Mr Rooney, he hears, has rented offices with some ex- Spring Ram friends. 'I don't know what they're doing. Just something to get them out of the house, I think.'

IT LOOKED like a rather shrewd piece of marketing yesterday when Porsche parked a spanking new 911 outside SG Warburg in the City. Trying to put a few thoughts into some impressionable young minds, perhaps? Nothing of the sort, sniffs Porsche. The company was presenting its financial results and the car was just a bit of conference dressing. Not that it would have worked anyway, Warburg says. The bank's bonuses are not paid until May so the stunt, if it was one, was 'a bit premature.'

MORE ON the Hoover free flights fiasco. Arriving at JFK airport in New York on a Hoover free flight, one traveller was surprised to see a woman, with Hoover clipboard, herding up four to a cab for the journey into Manhattan. The cost: dollars 60, compared with the usual fare of around dollars 35. Looks like a case of a sharp New Yorker on the make. Hoover knew nothing about it.

EXPECT A kerfuffle outside Barclays' new head office next Wednesday when trade unionists protest about proposed job cuts. The banking union will release 505 balloons and deliver a giant protest postcard to Barclays' chairman, Andrew Buxton.

PEMBROKE learns that Alex Brummer, who edits the finance and economics pages of the Guardian, is penning a 'semi-authorised' corporate biography of Hanson. This could prove interesting, given the paper's views on the City and conglomerates, but Lord Hanson's minions have apparently agreed to some co-operation.
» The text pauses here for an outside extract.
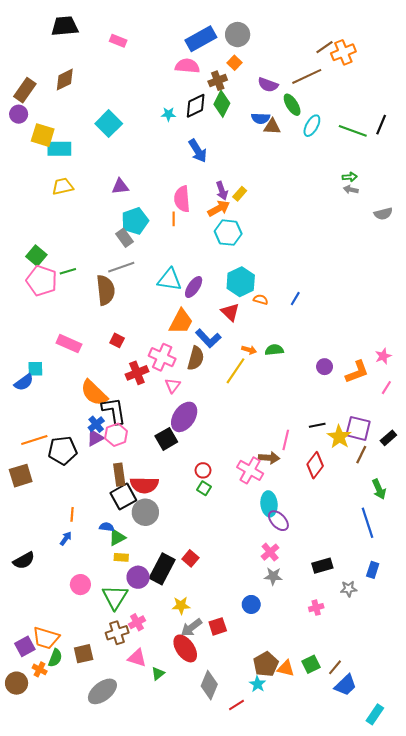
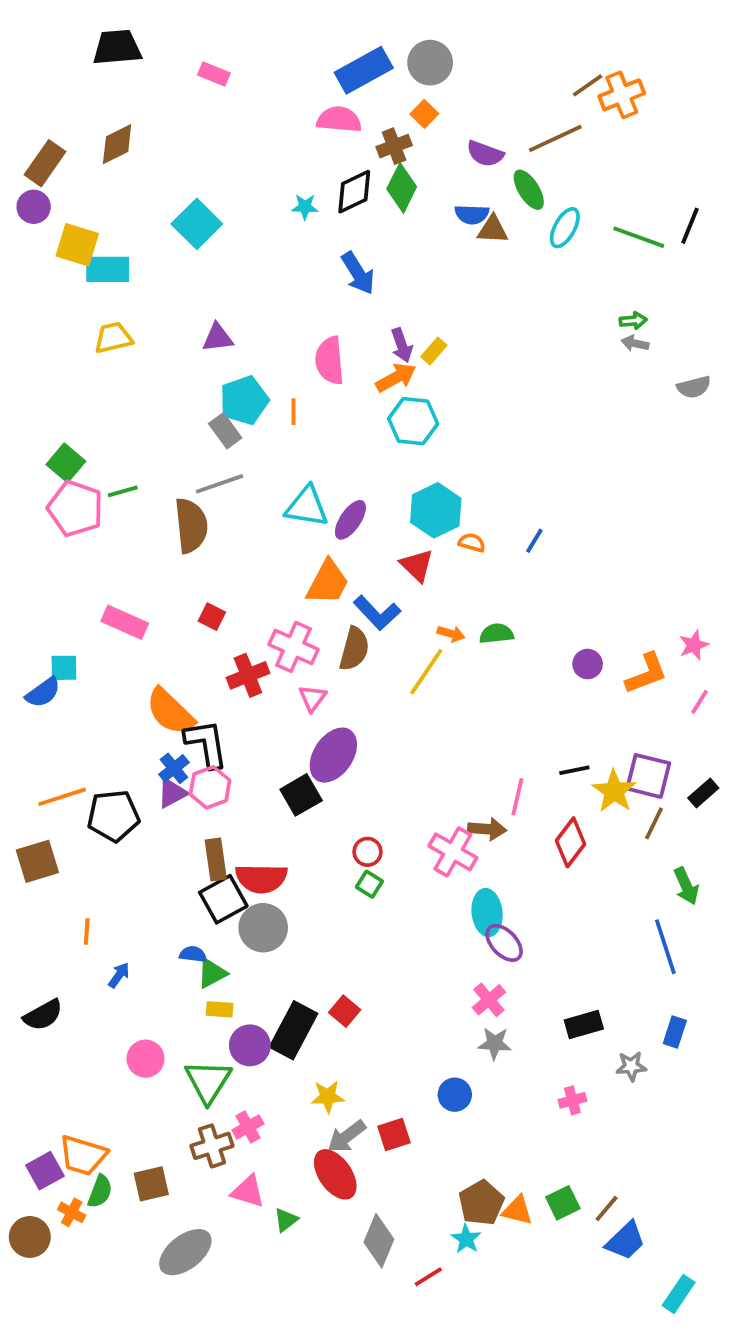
orange line: (174, 219) -> (294, 412), moved
orange line: (72, 514) -> (87, 932), moved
This does not mean Mr Brummer is being paid out of the Hanson coffers, the author says. 'It's an independent corporate biography with chapters on the man. The company has been helpful with the provision of documents.' Mr Brummer might have to get his skates on, as Nick Kochan, a freelance journalist, is also working on a Hanson tome.

(Photograph omitted)

THE WORD egghead springs to mind. Philip Bond, from arbitrage research at Salomon Brothers, has won an entry in the Guinness Book of Records for his memory. The 29- year-old boffin memorized 10,000 digits before being grilled by an arbiter who called out five numbers then asked him to recall the five before and after each set. Mr Bond, who took five days off to 'revise', raised pounds 2,400 for the NSPCC and the Brain Trust. He now plans a champagne binge, after which he will no doubt struggle to remember his name.